Accordingly, this paper develops a reliability assessment framework for small-scale IESs in distributed networks. The framework blends probabilistic reliability modeling with scenario-based sequential simulation to reflect stochastic renewables, load fluctuations, and component up/down states. To compare alternatives consistently, the CRI normalizes and aggregates cross-domain reliability metrics (LOLP and EENS for electricity and heat) together with SSR under user-set weights. Applied to a campus microgrid (“D-campus”), the framework evaluates multiple siting and sizing scenarios and sensitivity cases. The contributions are threefold:
  • Stochastic, reliability-driven design workflow: Uncertainty representation, sequential Monte Carlo (MC), cross-domain indices, and a normalized aggregation are linked into a single ranking rule for siting and sizing.
  • Compact index for transparent trade-offs: The CRI provides a single, monotone score across planning priorities; lower values indicate better overall reliability and autonomy.
  • Reproducible campus-scale case study: The step-by-step procedure and results show how the workflow guides DER siting and sizing toward an improved configuration.

2. Materials and Methods

The proposed methodology is implemented in four sequential steps: (i) define the IES configuration and Energy Management System (EMS) operating modes; (ii) model component reliabilities and formulate electrical/thermal adequacy indices; (iii) run time-sequential MC simulations for alternative DER siting/sizing scenarios under identical load and renewable profiles; and (iv) normalize and aggregate the resulting indices into the CRI for comparative assessment.

2.1. Reliability-Driven Design Framework for Small IESs

The proposed hybrid reliability assessment framework for designing small-scale integrated energy systems (IESs) in distributed networks is structured into several stages, systematically combining probabilistic reliability modeling and scenario-based simulations. This integrated approach explicitly addresses stochastic variability in renewable generation, system loads, and the interdependencies between electrical, thermal, and gas networks.

......

- **To do**:
[1] In the passage on energy system reliability, what does a lower CRI value indicate?
[2] Please resume the passage on energy system reliability, picking up after its final sentence.

......

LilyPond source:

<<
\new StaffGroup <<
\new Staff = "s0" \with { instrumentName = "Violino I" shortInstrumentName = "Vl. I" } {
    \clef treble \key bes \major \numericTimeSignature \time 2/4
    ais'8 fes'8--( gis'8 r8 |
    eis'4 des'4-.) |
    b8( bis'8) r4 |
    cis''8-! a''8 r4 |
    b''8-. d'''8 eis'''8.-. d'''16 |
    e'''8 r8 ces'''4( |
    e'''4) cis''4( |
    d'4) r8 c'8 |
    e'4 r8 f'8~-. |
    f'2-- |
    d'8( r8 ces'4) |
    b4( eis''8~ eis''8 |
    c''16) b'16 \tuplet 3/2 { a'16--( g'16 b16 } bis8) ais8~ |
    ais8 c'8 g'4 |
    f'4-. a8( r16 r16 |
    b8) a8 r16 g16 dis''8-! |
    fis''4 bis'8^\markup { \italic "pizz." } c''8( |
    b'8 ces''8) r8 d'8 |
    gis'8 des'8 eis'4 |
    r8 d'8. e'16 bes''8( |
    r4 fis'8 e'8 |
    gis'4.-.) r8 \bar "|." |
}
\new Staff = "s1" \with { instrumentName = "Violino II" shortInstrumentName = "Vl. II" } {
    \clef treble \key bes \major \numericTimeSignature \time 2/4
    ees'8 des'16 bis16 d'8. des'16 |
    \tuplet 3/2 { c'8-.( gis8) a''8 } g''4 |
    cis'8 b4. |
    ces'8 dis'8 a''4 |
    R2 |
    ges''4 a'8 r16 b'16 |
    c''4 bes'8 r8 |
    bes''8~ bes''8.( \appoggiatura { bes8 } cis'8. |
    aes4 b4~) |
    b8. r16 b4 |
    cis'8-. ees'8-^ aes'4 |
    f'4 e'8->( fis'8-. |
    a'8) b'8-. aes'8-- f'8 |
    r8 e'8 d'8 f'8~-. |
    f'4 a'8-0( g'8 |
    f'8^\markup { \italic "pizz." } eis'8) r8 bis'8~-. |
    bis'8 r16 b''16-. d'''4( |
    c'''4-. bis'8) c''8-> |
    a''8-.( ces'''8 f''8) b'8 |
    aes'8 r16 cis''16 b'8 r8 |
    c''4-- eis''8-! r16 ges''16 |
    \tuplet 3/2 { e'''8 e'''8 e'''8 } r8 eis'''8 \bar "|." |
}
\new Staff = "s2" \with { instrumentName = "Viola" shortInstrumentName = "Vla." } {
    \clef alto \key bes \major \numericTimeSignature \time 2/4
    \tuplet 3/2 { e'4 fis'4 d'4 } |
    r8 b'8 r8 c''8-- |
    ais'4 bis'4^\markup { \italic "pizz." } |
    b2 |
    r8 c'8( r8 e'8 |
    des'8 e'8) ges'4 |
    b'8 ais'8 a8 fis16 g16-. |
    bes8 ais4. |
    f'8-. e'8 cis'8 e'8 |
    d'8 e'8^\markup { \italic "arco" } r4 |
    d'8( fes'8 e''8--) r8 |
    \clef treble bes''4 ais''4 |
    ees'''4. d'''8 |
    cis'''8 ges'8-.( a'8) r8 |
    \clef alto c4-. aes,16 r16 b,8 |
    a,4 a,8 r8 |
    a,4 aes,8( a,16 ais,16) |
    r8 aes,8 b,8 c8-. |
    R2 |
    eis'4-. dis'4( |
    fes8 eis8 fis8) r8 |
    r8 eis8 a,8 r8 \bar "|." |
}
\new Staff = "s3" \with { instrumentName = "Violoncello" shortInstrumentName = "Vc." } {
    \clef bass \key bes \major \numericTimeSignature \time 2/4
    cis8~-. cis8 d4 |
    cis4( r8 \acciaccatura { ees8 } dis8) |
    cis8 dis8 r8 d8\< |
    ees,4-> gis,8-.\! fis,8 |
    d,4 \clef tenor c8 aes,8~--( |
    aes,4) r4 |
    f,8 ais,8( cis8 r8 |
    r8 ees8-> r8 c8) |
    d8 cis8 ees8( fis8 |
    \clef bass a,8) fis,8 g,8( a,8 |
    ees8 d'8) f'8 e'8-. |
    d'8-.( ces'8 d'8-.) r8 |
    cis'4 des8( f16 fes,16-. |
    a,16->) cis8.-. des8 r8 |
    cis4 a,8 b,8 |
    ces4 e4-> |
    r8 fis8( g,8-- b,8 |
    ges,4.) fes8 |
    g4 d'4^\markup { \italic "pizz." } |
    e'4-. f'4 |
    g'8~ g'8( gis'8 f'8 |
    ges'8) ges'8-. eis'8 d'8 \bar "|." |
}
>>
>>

......

- **Numbered responses**:
[1] A lower CRI value indicates better overall reliability and autonomy.

[2]
2.1.1. Configuration and Operational Concept of the IES

The studied IES, referred to as the D-campus microgrid [12], is modeled with key energy components including photovoltaic (PV) generation, battery energy storage systems (BESS), combined heat and power (CHP) units, fuel cells (FC), heat energy storage systems (HESS; also termed thermal energy storage, TES), gas boilers, and electric heaters, as illustrated in Figure 1. Each component is characterized by technical specifications (capacity, efficiency, operational constraints), reliability parameters (failure rates λ, repair rates μ, unavailability U), and operational interactions. Electricity is primarily supplied by PV (1000 kWe), CHP (115 kWe), and FC (5 kWe), interconnected via an internal electrical grid, which includes BESS (2000 kWhe) to manage variability in generation and demand. Thermal demands, including domestic hot water and space heating, are satisfied by CHP (502 MJt/h), FC (14 MJt/h), gas boilers, and thermal storage (HESS, 7745 MJt), interconnected through a dedicated heat grid. External connections to the main electricity network (KEPCO, Korea Electric Power Corporation, Rohyo City, Republic of Korea) and gas network (HYGAS, Hae-Yang City Gas Co., Ltd., Gwangju, Republic of Korea) allow the exchange of surplus or deficit energy as required, enhancing operational flexibility and reliability.
Given the inherent interdependencies between heat and electricity infrastructure, optimizing the operation of the IES represents a complex challenge that requires sophisticated functionalities within the EMS. The operational concept of the EMS for the D-campus IES, demonstrating integrated heat and electricity management, is illustrated in Figure 2.
Only a brief conceptual reference to EMS operations is retained in the main text (Figure 2). Full operating modes and scheduling logic are provided in Appendix A and can be adopted without altering the design methodology.

2.1.2. Probabilistic Reliability Modeling and Metrics Formulation

The reliability assessment begins with probabilistic modeling, employing a state enumeration approach to represent possible component states (operational, derated, or failed). Transition probabilities among these states are derived from historical reliability data. To efficiently handle system complexity and computational requirements, hierarchical decoupling strategies, similar to the methods presented by Lei et al. [1], are adapted. This process partitions the integrated system into manageable sub-systems (electric, thermal, and gas domains), enabling targeted analyses before recombining them into an integrated reliability model.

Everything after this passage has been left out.